Level II: Entering coaching as a focal underperformer. A focal underperformer is a physician with a single behavior that negatively impacts his or her performance and the team. A physician coach will complete an initial evaluation of the focal underperformer to identify strengths as well as signs of underperformance and any underlying issues, and then will create performance goals to be monitored over time. The physician coach and stakeholders should be in regular communication regarding progress and goals. If a client relapses with an addiction or a maladaptive behavior, the physician may be referred to a physician health program or boundary program. If relapses persist, disciplinary action by organizational leaders may be taken.

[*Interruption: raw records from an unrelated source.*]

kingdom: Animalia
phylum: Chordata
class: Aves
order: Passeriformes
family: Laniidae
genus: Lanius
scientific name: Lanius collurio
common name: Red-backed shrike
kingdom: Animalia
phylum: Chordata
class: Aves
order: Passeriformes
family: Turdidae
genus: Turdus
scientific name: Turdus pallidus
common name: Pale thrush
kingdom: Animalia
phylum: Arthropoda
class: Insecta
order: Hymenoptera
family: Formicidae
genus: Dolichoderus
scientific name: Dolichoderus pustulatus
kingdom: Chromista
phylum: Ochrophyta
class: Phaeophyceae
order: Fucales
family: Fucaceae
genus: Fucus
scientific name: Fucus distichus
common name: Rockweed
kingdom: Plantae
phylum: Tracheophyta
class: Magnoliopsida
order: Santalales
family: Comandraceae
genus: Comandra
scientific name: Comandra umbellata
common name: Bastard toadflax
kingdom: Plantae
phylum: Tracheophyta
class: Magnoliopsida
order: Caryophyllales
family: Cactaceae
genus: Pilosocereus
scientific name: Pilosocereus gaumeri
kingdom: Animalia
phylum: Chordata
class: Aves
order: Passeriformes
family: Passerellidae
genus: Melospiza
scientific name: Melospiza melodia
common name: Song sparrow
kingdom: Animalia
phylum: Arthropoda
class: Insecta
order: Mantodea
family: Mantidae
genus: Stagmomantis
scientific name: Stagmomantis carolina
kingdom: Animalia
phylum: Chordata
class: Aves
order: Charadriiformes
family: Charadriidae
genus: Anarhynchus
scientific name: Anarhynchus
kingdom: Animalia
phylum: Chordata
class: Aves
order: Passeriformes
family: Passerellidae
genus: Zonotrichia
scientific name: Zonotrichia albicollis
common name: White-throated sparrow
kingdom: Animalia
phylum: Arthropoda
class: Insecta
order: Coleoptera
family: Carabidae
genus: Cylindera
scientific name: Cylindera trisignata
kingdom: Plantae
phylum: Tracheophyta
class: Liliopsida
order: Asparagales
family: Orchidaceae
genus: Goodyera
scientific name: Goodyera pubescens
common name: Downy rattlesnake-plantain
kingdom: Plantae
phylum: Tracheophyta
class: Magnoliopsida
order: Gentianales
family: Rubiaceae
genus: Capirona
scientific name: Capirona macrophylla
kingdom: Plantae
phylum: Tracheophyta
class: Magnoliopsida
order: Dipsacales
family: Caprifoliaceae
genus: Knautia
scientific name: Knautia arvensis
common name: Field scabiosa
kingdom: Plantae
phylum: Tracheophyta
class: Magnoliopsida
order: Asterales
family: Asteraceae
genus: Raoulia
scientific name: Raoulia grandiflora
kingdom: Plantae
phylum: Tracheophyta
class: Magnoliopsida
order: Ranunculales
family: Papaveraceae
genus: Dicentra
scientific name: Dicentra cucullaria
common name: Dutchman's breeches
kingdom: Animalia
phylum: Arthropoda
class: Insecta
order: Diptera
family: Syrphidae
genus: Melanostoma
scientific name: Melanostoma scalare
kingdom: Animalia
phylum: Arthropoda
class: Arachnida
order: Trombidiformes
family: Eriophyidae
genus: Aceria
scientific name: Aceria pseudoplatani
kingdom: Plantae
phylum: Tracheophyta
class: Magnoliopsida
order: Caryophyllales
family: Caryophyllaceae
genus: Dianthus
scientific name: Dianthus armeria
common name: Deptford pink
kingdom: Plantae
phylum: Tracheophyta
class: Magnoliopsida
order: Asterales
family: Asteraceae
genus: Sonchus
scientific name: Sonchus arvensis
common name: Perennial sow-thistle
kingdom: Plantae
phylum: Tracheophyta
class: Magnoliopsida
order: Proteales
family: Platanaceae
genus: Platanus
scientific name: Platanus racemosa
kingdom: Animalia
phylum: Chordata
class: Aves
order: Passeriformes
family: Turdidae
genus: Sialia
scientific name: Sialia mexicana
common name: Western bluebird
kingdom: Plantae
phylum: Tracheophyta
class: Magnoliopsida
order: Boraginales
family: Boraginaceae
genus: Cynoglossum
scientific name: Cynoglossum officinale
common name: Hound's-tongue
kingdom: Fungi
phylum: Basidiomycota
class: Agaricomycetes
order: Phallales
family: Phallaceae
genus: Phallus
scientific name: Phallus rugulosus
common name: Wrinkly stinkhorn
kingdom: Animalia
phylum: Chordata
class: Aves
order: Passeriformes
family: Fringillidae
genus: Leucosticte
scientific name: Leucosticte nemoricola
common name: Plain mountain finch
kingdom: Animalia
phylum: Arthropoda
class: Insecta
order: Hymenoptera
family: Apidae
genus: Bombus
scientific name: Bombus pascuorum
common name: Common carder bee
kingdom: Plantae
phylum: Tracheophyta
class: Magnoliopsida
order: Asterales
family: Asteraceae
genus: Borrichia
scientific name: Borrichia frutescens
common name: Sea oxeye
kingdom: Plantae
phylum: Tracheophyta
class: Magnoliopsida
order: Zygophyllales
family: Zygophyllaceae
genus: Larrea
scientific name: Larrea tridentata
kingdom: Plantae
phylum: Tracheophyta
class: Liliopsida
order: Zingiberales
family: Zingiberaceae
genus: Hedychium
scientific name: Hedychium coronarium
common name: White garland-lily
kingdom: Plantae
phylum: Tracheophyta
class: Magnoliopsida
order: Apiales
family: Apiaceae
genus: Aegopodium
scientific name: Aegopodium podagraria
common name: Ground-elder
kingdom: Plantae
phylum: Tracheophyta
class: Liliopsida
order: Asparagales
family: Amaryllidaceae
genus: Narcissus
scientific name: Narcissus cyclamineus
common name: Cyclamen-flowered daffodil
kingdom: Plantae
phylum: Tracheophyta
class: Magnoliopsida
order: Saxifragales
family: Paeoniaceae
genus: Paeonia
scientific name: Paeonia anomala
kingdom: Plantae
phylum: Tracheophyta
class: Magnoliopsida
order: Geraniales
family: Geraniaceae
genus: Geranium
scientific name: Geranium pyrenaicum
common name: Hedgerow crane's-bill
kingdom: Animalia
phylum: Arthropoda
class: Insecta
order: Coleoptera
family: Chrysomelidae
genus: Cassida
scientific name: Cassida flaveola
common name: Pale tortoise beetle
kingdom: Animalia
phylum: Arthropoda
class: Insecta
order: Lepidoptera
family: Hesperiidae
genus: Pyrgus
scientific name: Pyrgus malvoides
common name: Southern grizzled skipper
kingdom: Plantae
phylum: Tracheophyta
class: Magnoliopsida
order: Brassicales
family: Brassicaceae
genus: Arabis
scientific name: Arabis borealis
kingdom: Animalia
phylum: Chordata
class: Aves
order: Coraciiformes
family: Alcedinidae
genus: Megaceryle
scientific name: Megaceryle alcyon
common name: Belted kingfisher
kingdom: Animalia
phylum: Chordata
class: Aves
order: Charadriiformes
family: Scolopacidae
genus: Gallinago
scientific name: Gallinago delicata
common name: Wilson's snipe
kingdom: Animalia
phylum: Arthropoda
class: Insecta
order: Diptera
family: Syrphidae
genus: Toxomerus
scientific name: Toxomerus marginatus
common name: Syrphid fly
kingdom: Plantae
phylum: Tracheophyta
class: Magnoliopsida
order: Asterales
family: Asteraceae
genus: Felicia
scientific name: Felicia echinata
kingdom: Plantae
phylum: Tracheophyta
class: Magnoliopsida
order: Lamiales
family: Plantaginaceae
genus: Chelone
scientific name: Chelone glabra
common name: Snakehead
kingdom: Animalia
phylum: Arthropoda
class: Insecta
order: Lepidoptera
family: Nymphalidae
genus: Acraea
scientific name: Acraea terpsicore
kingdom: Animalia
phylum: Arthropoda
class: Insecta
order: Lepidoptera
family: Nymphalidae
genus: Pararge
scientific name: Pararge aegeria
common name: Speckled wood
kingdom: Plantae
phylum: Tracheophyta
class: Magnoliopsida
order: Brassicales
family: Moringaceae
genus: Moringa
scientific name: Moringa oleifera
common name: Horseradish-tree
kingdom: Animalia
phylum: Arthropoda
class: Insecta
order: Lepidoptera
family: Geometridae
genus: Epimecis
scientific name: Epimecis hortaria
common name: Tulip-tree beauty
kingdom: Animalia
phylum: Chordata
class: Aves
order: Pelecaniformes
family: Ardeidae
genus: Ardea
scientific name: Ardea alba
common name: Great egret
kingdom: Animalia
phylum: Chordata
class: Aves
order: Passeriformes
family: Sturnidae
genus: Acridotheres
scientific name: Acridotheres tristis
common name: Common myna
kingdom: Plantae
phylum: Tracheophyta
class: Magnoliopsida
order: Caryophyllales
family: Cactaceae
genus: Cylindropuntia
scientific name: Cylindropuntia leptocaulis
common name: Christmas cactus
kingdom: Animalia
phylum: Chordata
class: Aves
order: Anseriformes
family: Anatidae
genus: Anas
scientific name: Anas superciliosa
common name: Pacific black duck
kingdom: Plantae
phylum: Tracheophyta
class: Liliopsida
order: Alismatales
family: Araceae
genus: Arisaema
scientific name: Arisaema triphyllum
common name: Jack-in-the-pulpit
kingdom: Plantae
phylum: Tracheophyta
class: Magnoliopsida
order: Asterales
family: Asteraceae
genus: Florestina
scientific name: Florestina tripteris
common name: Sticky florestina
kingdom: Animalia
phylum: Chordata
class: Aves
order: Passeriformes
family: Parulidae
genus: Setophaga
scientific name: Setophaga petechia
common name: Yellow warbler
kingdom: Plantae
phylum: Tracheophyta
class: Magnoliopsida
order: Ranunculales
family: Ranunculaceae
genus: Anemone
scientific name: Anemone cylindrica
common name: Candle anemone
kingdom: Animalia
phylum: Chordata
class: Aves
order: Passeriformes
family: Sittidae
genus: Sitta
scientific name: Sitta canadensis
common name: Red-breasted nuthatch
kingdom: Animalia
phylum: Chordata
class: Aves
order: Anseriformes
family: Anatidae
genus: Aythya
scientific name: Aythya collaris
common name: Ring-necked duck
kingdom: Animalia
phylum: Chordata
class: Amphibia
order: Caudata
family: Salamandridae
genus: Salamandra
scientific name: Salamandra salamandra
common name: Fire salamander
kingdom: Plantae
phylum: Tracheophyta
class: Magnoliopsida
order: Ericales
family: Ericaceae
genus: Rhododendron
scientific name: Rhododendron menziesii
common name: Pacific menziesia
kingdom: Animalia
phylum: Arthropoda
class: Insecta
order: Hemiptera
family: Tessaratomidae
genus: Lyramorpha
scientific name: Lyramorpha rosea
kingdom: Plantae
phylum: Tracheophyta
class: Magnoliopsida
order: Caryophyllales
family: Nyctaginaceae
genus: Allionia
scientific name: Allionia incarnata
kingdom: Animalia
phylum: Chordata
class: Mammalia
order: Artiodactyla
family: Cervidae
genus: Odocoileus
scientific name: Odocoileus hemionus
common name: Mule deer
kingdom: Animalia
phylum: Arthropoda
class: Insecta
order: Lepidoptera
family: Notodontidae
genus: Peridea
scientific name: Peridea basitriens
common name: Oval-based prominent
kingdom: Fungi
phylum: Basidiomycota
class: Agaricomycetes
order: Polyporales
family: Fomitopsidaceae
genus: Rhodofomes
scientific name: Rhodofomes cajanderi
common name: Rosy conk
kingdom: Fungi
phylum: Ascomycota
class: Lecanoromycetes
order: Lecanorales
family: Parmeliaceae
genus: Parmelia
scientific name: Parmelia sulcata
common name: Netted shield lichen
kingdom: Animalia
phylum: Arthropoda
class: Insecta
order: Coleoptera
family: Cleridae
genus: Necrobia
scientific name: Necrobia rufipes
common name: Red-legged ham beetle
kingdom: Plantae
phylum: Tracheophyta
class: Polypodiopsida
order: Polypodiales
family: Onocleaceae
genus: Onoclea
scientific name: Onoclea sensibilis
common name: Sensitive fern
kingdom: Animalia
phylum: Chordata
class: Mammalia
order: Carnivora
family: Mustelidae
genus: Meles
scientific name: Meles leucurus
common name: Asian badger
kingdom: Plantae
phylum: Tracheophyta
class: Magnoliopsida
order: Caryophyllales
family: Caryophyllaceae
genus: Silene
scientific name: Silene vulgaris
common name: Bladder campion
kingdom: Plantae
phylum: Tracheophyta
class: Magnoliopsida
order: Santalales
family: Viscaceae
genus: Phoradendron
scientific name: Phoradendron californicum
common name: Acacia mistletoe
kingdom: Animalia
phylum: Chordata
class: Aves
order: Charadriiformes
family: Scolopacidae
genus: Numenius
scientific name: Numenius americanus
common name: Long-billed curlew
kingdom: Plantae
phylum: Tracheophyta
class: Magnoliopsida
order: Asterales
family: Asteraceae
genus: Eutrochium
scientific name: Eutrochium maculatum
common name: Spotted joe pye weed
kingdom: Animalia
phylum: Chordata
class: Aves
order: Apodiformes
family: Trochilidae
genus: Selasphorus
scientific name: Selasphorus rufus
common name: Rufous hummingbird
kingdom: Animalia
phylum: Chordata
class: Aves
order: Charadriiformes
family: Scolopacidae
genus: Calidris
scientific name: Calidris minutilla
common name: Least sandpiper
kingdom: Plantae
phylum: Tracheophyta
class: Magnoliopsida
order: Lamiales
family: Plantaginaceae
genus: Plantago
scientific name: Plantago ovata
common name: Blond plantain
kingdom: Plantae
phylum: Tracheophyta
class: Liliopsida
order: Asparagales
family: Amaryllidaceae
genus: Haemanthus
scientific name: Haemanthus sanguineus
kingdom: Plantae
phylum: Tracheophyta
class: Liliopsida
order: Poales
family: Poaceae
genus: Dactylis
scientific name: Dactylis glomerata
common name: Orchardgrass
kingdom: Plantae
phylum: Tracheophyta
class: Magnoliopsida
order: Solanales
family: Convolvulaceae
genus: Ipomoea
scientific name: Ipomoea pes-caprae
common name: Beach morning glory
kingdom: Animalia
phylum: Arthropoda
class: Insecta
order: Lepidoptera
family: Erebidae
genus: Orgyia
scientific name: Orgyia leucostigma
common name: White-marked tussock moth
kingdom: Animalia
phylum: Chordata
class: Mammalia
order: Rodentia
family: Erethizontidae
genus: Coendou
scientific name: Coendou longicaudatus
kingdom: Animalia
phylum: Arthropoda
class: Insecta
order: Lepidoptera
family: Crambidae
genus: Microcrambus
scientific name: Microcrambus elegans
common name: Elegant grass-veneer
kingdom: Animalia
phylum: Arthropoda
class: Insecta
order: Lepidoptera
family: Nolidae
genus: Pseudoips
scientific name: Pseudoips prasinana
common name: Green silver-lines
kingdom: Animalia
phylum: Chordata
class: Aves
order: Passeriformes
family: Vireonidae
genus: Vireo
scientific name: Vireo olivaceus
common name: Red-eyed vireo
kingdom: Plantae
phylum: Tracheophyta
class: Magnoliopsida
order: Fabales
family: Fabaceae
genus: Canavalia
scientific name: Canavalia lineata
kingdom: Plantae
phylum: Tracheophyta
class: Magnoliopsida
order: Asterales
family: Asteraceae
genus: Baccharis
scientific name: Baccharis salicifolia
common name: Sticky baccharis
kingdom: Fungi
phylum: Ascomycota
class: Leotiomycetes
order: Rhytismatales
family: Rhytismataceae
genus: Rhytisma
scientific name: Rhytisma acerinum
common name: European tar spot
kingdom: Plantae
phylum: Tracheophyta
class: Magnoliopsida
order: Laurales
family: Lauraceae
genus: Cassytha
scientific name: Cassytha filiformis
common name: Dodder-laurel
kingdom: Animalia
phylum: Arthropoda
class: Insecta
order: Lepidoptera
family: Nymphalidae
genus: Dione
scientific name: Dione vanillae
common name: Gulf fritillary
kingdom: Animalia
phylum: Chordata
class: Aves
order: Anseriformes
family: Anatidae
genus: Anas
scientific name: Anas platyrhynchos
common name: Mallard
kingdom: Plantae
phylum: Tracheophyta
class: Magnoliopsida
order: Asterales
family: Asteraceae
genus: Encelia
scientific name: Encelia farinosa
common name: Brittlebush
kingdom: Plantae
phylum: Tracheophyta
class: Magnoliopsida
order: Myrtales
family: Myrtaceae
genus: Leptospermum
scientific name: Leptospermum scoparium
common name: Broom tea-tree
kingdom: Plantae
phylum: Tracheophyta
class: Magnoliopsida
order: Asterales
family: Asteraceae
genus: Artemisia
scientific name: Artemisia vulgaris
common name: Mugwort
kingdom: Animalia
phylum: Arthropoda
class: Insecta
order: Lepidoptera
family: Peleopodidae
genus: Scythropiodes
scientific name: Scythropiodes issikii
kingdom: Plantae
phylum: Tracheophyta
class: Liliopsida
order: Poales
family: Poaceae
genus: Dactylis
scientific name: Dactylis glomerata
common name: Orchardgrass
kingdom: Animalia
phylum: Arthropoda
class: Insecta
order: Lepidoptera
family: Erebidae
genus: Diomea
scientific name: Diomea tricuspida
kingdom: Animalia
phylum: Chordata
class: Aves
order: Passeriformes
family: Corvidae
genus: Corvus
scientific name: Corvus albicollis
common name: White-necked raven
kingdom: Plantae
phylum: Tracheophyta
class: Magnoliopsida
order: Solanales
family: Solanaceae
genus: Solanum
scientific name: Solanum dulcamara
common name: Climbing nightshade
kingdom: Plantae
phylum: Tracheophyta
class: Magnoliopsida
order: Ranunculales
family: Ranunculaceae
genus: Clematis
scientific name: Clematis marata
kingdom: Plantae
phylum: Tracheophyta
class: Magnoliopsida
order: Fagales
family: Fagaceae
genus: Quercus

For example, Susan, a surgeon, was in the operating room when she asked for scalpel “A” but was handed scalpel “B” by a nurse. Susan became hostile with the nurse, who filed a formal complaint against Susan. The organization decided to refer the physician to coaching. Here, Susan is learning that her threshold for becoming irritable—the underlying issue—is low and needs to be raised. Susan successfully works to utilize more adaptive coping methods for her triggers of irritability while in the operating room, thus avoiding further team conflict.

Level III: Entering coaching as a complicated underperformer. A complicated underperformer has multiple behaviors that negatively impact physician performance—and these behaviors, in turn, can affect the team and even patients. This physician usually requires the attention and expertise of a coach experienced in dealing with multiple issues and behaviors.

Physicians who fall under this category can require intensive evaluation with referral to a local multidisciplinary assessment, addiction or boundary program, physician health program, and/or a physician coach who can begin to raise the performance of the Level III physician by helping the client begin to manage maladaptive behaviors while simultaneously enrolled in treatment programs. Often, the referral to coaching happens after discharge from a treatment program as part of the continuing care plan.  Using the triad of respect, collaboration and unified expectations, the coach is able to communicate with both the stakeholders and the physician to develop an overall plan that all parties can embrace.  Disciplinary action may be averted if the physician is compliant with key goals and minimizes relapse.

For example, Barry, a dermatologist, was arrested for allegedly inappropriately touching a patient. He also had high levels of alcohol in his system upon testing. He was referred to a local multidisciplinary assessment, alcohol and boundary treatment programs, and a physician coach. Barry’s coaching targets compliance with recovery goals such as being free of substance and boundary violation relapses.  Barry will remain engaged in coaching to prevent future relapse.

Communication That Supports Performance Excellence

All physicians in coaching can benefit from the triad of respect, collaboration, and unified expectations.  The physician client implements key goals generated by the coach and stakeholders to catalyze higher performance.

High performers can rise to Olympic levels with proper supervisory and coaching support. Underperforming physicians can be elevated to higher performance levels with effective coaching. Physician clients are able to own their persistent challenges while developing into more effective team members and sustaining positive progress. Optimized physician performance benefits organizations, stakeholders, teams and, most important, patients.